We are given the function $f(x) = -3 + e^{-0.3x} \sin(3\pi t)$ and asked to evaluate the limit:

$\lim_{x \to \infty} f(x)$

Let's break this down:

1. Examine the terms:

• $-3$ is a constant and will not change as $x \to \infty$.
• $e^{-0.3x}$ decays exponentially to 0 as $x \to \infty$ because the exponent is negative.
• $\sin(3\pi t)$ is an oscillating function (with values ranging between -1 and 1), but its influence will diminish because it is multiplied by the exponentially decaying term $e^{-0.3x}$.

2. Behavior of $f(x)$ as $x \to \infty$:

• The term $e^{-0.3x} \sin(3\pi t)$ approaches 0 as $x \to \infty$ due to the exponential decay.
• Therefore, $f(x)$ will approach $-3$ as $x \to \infty$, because the remaining non-zero term is the constant $-3$.

Thus, the limit is:

$\lim_{x \to \infty} f(x) = -3$

The correct answer is -3.

Would you like more details or have any questions?

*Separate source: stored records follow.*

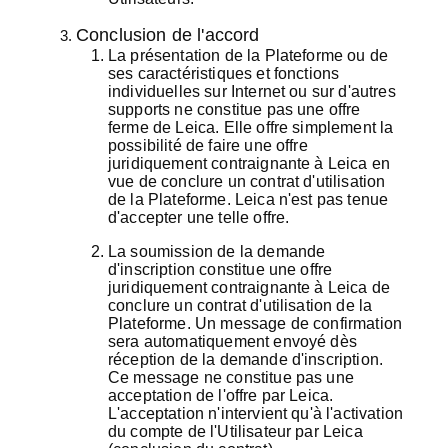
Conclusion de l'accord
La présentation de la Plateforme ou de
ses caractéristiques et fonctions
individuelles sur Internet ou sur d'autres
supports ne constitue pas une offre
ferme de Leica. Elle offre simplement la
possibilité de faire une offre
juridiquement contraignante à Leica en
vue de conclure un contrat d'utilisation
de la Plateforme. Leica n'est pas tenue
d'accepter une telle offre.
La soumission de la demande
d'inscription constitue une offre
juridiquement contraignante à Leica de
conclure un contrat d'utilisation de la
Plateforme. Un message de confirmation
sera automatiquement envoyé dès
réception de la demande d'inscription.
Ce message ne constitue pas une
acceptation de l'offre par Leica.
L'acceptation n'intervient qu'à l'activation
du compte de l'Utilisateur par Leica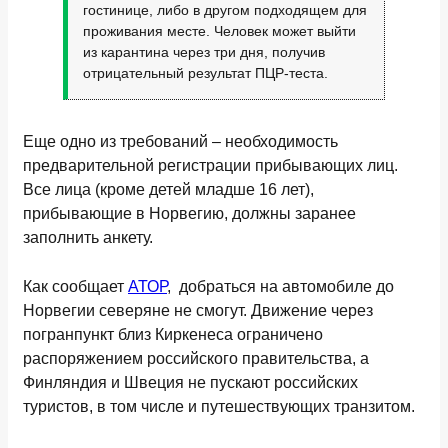
гостинице, либо в другом подходящем для
проживания месте. Человек может выйти
из карантина через три дня, получив
отрицательный результат ПЦР-теста.
Еще одно из требований – необходимость
предварительной регистрации прибывающих лиц.
Все лица (кроме детей младше 16 лет),
прибывающие в Норвегию, должны заранее
заполнить анкету.
Как сообщает
АТОР
, добраться на автомобиле до
Норвегии северяне не смогут. Движение через
погранпункт близ Киркенеса ограничено
распоряжением российского правительства, а
Финляндия и Швеция не пускают российских
туристов, в том числе и путешествующих транзитом.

Here are some related questions to consider:

1. How does the exponential decay impact oscillating functions in limits?
2. Why does $e^{-0.3x}$ approach 0 as $x \to \infty$?
3. What role does the constant $-3$ play in the behavior of $f(x)$?
4. Can we always ignore oscillating terms when they are multiplied by exponentially decaying functions?
5. What other forms of limits might produce similar results?

Tip: When evaluating limits at infinity, focus on how individual terms behave—especially exponential and oscillatory components.